Philip Morris Inc. CEO Michael Szymanczyk was the first of five tobacco executives expected to testify about new company operating procedures. It is part of a bid to dissuade a Florida jury from punishing tobacco companies with a potential multibillion-dollar punitive damage request by 300,000 to 500,000 sick Florida smokers.
Szymanczyk opened by telling jurors he is the ``top decision-maker'' in his company. He said when he was named CEO in 1997, he intended to make changes, because the company was facing ``substantial litigation.''
``It was pretty clear that the company was out of alignment with society's expectations of it,'' Szymanczyk said.
``There was something wrong if all of the states were suing us. ... We wanted to fix that,'' he said, referring to the 1998 Master Settlement Agreement, in which big tobacco paid the states $254 billion.
He testified in a soft-spoken manner, and several times he had to be asked to speak more loudly.
Szymanczyk took the stand after plaintiffs attorney Stanley Rosenblatt argued that the executive shouldn't be allowed to give jurors ``a public relations spiel about how they do business today.'' He said current company conduct is not relevant to the issue of punitive damages.
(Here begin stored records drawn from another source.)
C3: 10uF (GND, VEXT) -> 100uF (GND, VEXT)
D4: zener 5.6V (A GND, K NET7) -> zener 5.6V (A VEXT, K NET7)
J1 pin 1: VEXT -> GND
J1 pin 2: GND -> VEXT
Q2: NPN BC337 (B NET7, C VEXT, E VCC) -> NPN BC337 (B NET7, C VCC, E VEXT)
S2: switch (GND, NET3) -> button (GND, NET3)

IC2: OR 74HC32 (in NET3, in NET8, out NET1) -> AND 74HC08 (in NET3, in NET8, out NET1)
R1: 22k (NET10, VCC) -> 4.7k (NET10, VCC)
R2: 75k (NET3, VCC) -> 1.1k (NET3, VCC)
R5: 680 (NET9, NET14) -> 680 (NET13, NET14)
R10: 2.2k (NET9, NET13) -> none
But Philip Morris lawyer Dan Webb called that reasoning ``ridiculous,'' saying Szymanczyk should be allowed to explain how the company's conduct has changed.
Circuit Judge Robert Kaye decided to allow the testimony, with some limits. He noted that Szymanczyk had been with Philip Morris since 1990.
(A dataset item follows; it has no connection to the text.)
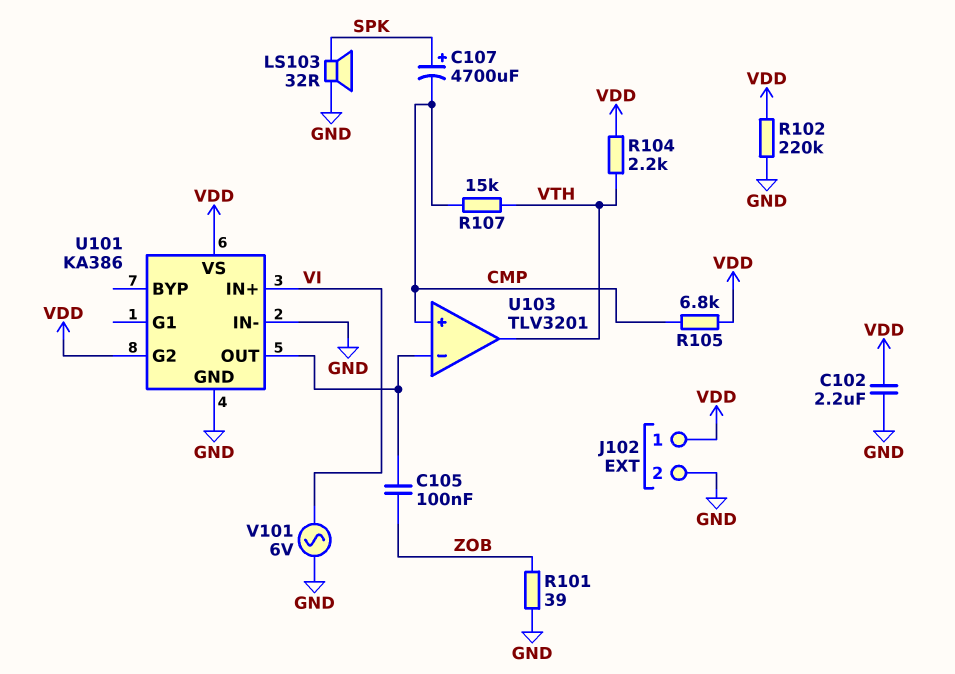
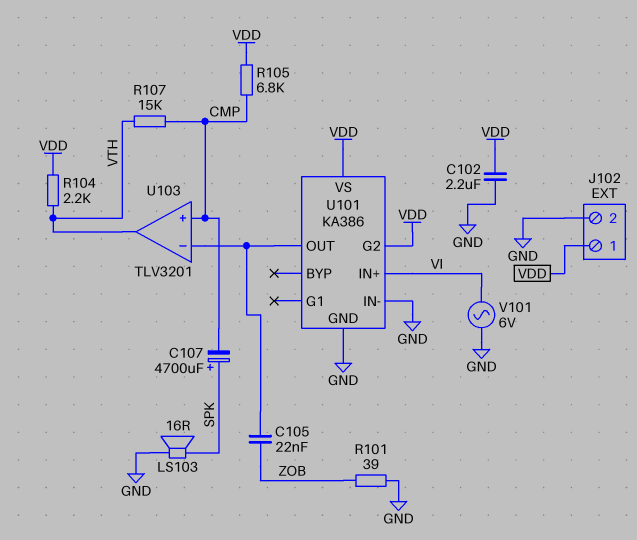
C105: 100nF (U101/OUT, ZOB) -> 22nF (U101/OUT, ZOB)
LS103: speaker 32R (GND, SPK) -> speaker 16R (GND, SPK)
R102: 220k (GND, VDD) -> none

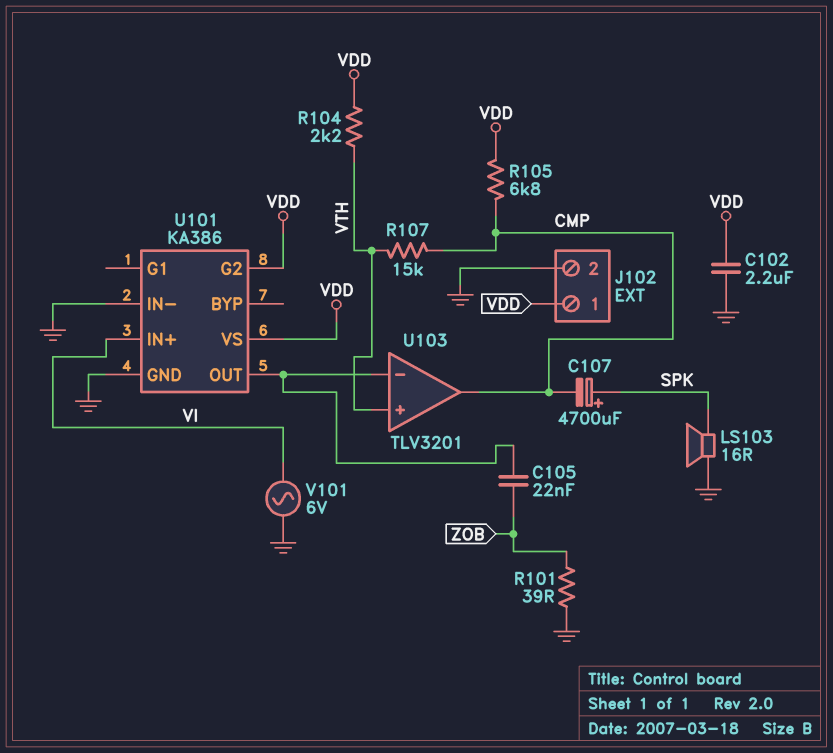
U103 pin in+: CMP -> VTH
U103 pin out: VTH -> CMP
``I'm certain he knew and understood what was going on in the company, way back in 1990,'' Kaye said. ``To come in and say that now that I'm CEO in 1997, `I just realized what we were doing wrong,' I think, well, it stretches one's credulity.''
The six-member jury previously awarded $12.7 million in compensatory damages to three people in the nation's first smokers' class-action suit to go to trial.
The appearance of the CEOs before the jury demonstrates the importance of the case to the industry. Tobacco executives make infrequent public appearances, primarily at corporate annual meetings, and rarely testify under oath.
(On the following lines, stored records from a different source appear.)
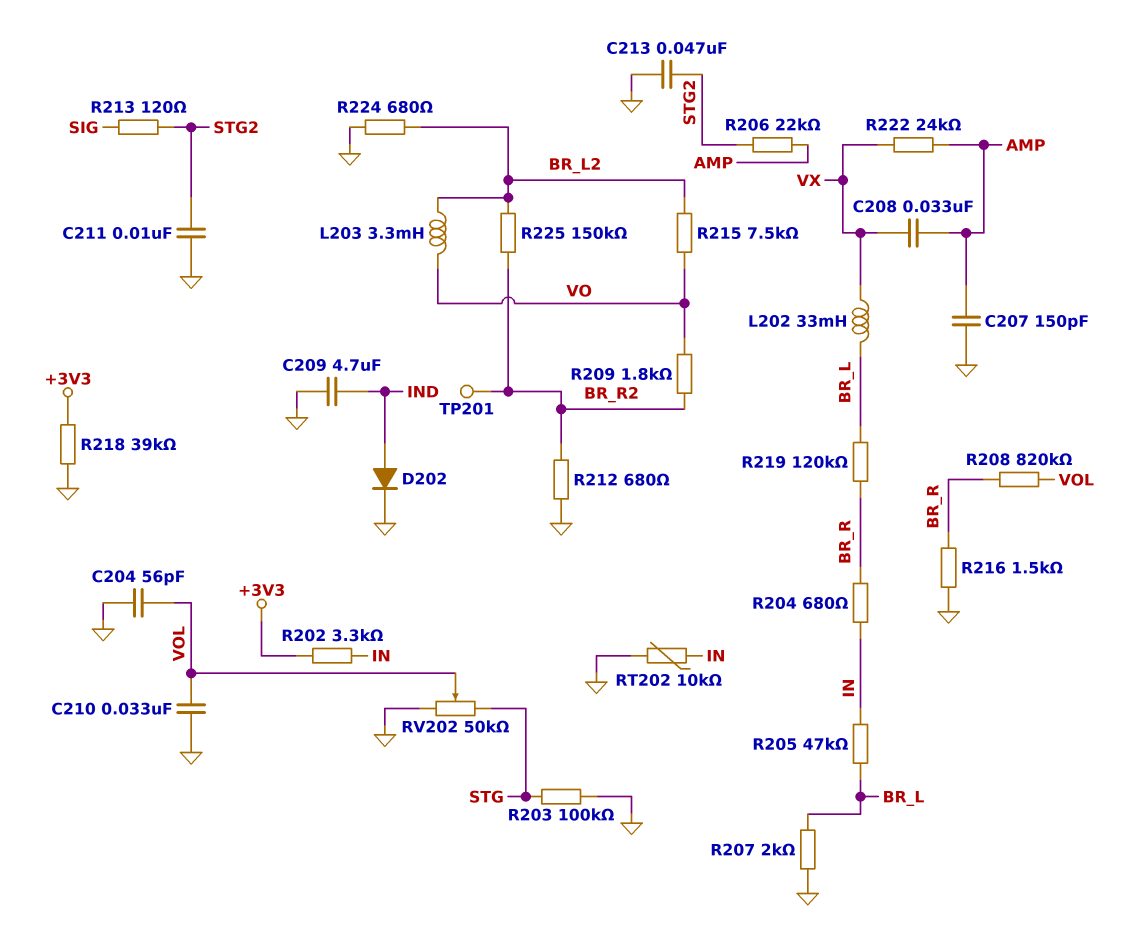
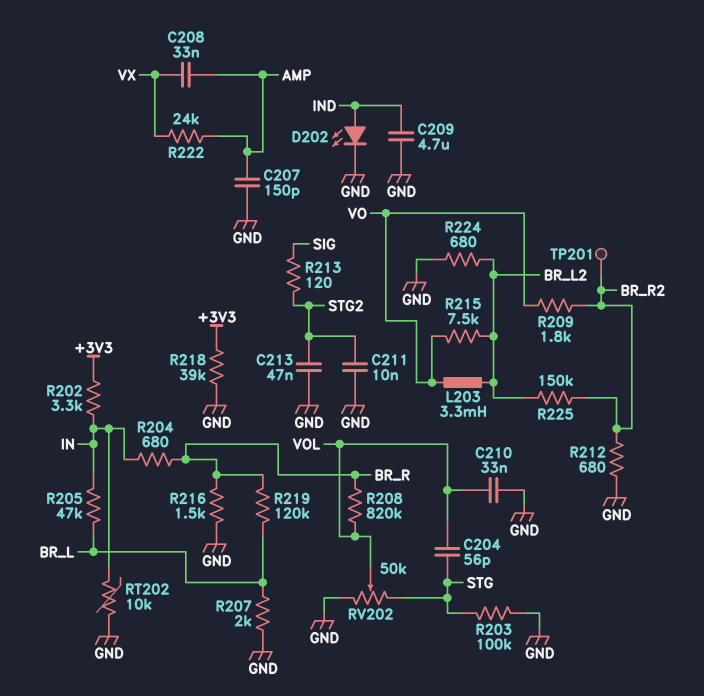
C204: 56pF (GND, VOL) -> 56pF (STG, VOL)
D202: diode (A IND, K GND) -> LED (A IND, K GND)
L202: 33mH (BR_L, VX) -> none
R206: 22k (AMP, STG2) -> none

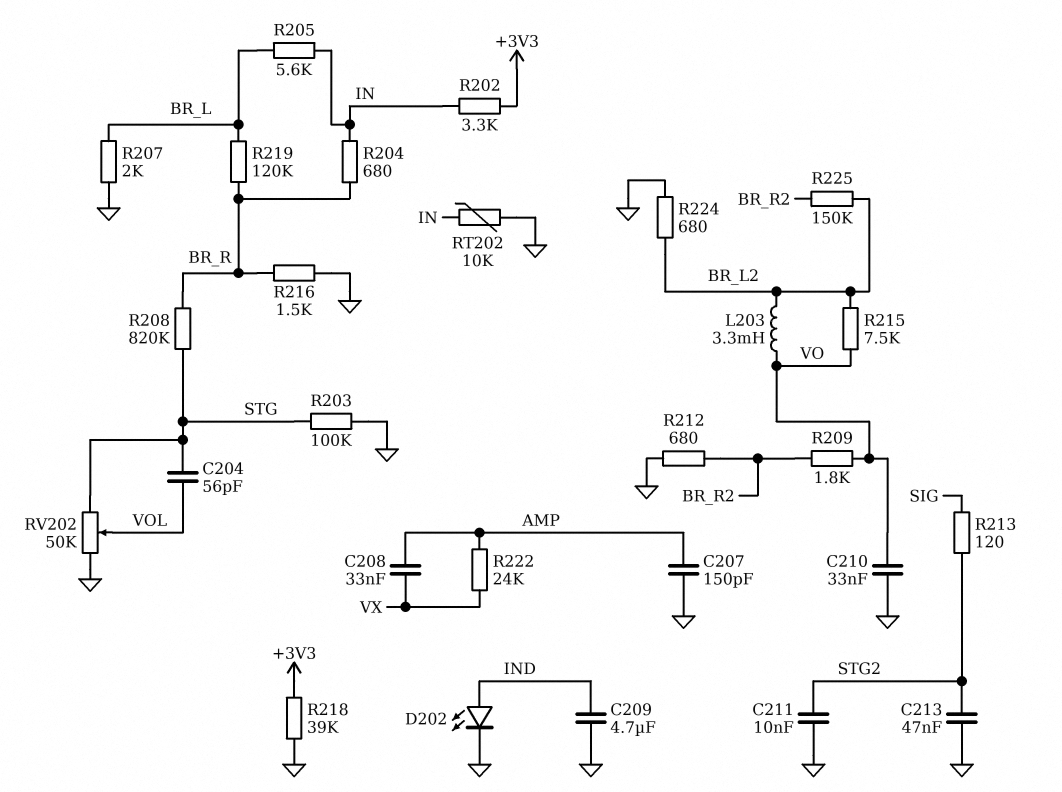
C210: 33nF (GND, VOL) -> 33nF (GND, VO)
R205: 47k (BR_L, IN) -> 5.6k (BR_L, IN)
R208: 820k (BR_R, VOL) -> 820k (BR_R, STG)
TP201: test point (BR_R2) -> none

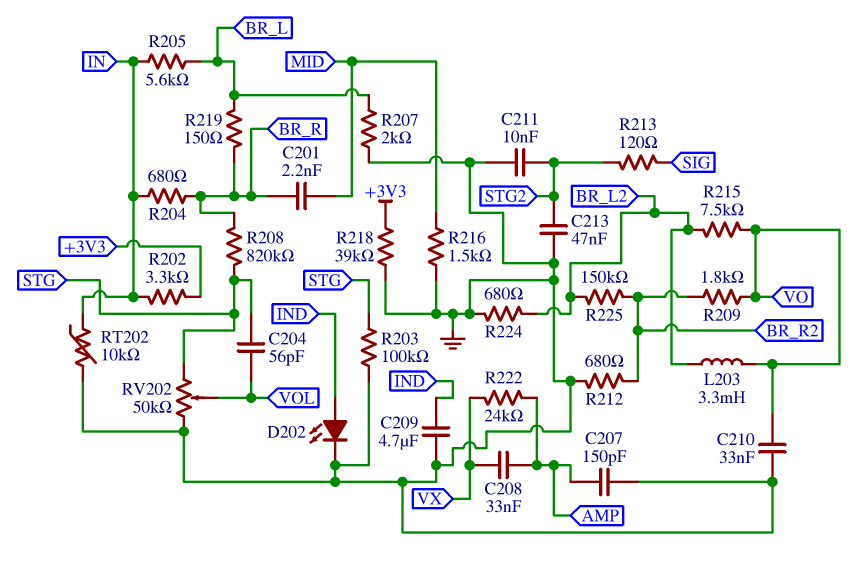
C201: none -> 2.2nF (BR_R, MID)
R216: 1.5k (BR_R, GND) -> 1.5k (GND, MID)
R219: 120k (BR_L, BR_R) -> 150 (BR_L, BR_R)

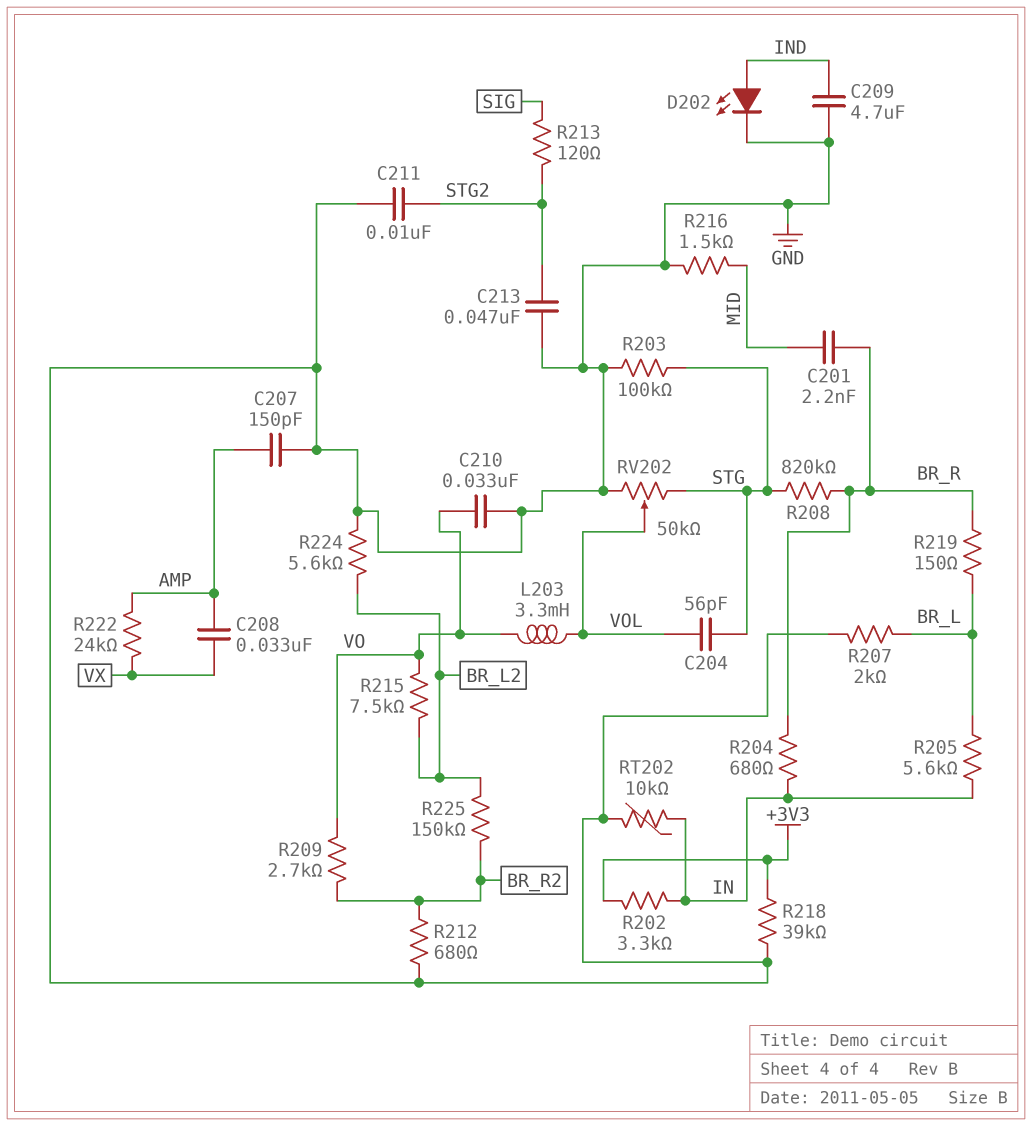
L203: 3.3mH (BR_L2, VO) -> 3.3mH (VO, VOL)
R209: 1.8k (BR_R2, VO) -> 2.7k (BR_R2, VO)
R224: 680 (BR_L2, GND) -> 5.6k (BR_L2, GND)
Smokers' witnesses estimated the companies could raise $150 billion to $157 billion to pay a punitive verdict. Those figures would dwarf the national punitive damages record of $3 billion, assessed against Texaco in 1987.
The oil company, sued by Pennzoil Co. over their rival attempts to acquire Getty Oil Co., also was ordered to pay $7.53 billion in compensatory damages. After Texaco filed for bankruptcy protection, the companies agreed in 1988 to settle for a total of $3 billion.
The nation's five biggest cigarette makers, who are asking for no award at all, don't want the jury to consider anything beyond their present value because of the potential for borrowing and price increases to inflate the verdict.
One witness representing smokers estimated the industry value at $150 billion.
In a deposition May 10, Szymanczyk denied his company recruits children as customers despite two recent studies indicating more cigarette advertising in magazines with high youth readership.
Philip Morris announced magazine ad cutbacks last week, a move seen by Rosenblatt as a ploy that jurors will see through.
Szymanczyk, who is expected to be on the stand at least a day, ``will submit himself to cross-examination so the jury can hear the truth,'' Webb said.
The other CEOs set to testify are Andrew Schindler of R.J. Reynolds Tobacco Co., Nicholas Brookes of Brown & Williamson Tobacco Corp., Martin Orlowsky of Lorillard Tobacco Co. and Bennett LeBow of Liggett Group Inc.